# [Assigned task]
Scan the entries below. List each line with "Ελαστικό".

[Stored data entries]
--- START ---

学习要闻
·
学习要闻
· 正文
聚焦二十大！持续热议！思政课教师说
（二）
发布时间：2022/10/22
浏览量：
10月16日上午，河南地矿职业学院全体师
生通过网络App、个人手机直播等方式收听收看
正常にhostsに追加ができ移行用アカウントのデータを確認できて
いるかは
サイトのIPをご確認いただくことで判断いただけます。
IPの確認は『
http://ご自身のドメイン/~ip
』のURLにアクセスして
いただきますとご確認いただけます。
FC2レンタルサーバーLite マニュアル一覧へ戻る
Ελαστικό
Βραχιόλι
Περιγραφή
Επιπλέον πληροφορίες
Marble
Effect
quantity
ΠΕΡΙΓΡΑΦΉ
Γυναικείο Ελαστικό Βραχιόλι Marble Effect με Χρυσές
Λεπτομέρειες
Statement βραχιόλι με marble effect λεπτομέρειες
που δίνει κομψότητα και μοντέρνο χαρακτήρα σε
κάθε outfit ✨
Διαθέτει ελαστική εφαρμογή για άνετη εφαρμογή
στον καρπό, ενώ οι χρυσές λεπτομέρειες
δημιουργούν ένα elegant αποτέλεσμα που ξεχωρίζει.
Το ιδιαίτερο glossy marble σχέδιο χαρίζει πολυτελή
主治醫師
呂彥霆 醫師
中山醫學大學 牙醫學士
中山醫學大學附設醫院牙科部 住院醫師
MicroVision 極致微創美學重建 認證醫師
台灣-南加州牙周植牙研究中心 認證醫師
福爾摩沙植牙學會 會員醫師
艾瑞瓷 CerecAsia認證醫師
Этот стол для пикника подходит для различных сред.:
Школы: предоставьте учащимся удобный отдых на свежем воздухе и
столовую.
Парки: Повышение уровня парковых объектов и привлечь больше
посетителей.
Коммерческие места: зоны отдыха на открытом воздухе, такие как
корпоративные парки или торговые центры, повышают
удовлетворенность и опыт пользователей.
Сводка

--- END ---

# [Reply to the exercise]
Ελαστικό
Γυναικείο Ελαστικό Βραχιόλι Marble Effect με Χρυσές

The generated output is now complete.